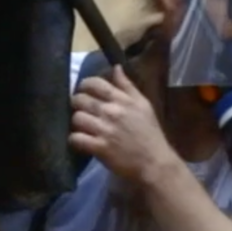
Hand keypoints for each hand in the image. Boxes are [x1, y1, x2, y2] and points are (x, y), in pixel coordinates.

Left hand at [68, 67, 178, 189]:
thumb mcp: (143, 105)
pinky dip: (75, 140)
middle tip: (83, 112)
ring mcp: (104, 130)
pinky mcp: (99, 148)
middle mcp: (111, 112)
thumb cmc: (150, 133)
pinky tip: (82, 141)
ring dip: (77, 123)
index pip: (93, 83)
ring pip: (76, 118)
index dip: (84, 86)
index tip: (85, 93)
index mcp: (122, 100)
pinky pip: (76, 138)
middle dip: (78, 105)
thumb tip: (116, 67)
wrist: (155, 163)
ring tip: (83, 127)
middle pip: (79, 99)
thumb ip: (127, 86)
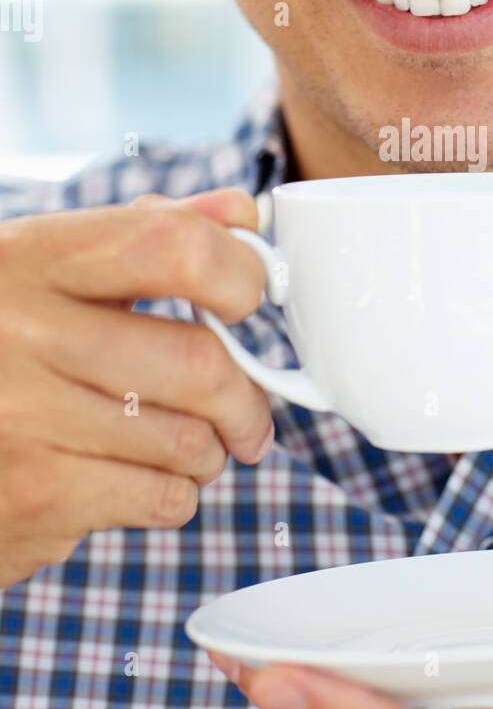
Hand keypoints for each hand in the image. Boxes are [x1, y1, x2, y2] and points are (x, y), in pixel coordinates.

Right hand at [0, 188, 273, 587]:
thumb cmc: (0, 347)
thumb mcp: (49, 270)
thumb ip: (148, 234)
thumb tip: (243, 210)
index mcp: (31, 257)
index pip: (170, 245)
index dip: (237, 272)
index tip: (250, 298)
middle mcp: (21, 330)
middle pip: (197, 363)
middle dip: (247, 398)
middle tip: (251, 414)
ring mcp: (22, 416)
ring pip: (189, 440)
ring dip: (211, 452)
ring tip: (191, 447)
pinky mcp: (33, 495)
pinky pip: (161, 497)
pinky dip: (176, 495)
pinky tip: (148, 480)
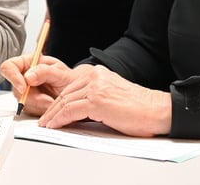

* **Work task**: Copy the lines from the line that contains "ring tip: (83, 127)" through the end of the records, exactly and with nothing added; leave the pictures out.

* **Answer to the problem**:
ring tip: (83, 127)
middle pip: (79, 99)
thumb ip: (127, 86)
Hand keypoints for each hand in the image. Boxes are [x1, y1, x2, y2] and points are (x, y), in pixel coordinates.

Right hand at [0, 188, 273, 587]:
thumb cmc: (0, 347)
thumb mcp: (49, 270)
thumb ip: (148, 234)
thumb tip: (243, 210)
index mcp: (31, 257)
index pip: (170, 245)
index dip: (237, 272)
index tip: (250, 298)
middle mcp: (21, 330)
middle pip: (197, 363)
middle dip: (247, 398)
middle tip: (251, 414)
ring mcp: (22, 416)
ring pip: (189, 440)
ring dip: (211, 452)
ring tip: (191, 447)
pinky mcp: (33, 495)
pinky pip: (161, 497)
pinky dip: (176, 495)
pinky tip: (148, 480)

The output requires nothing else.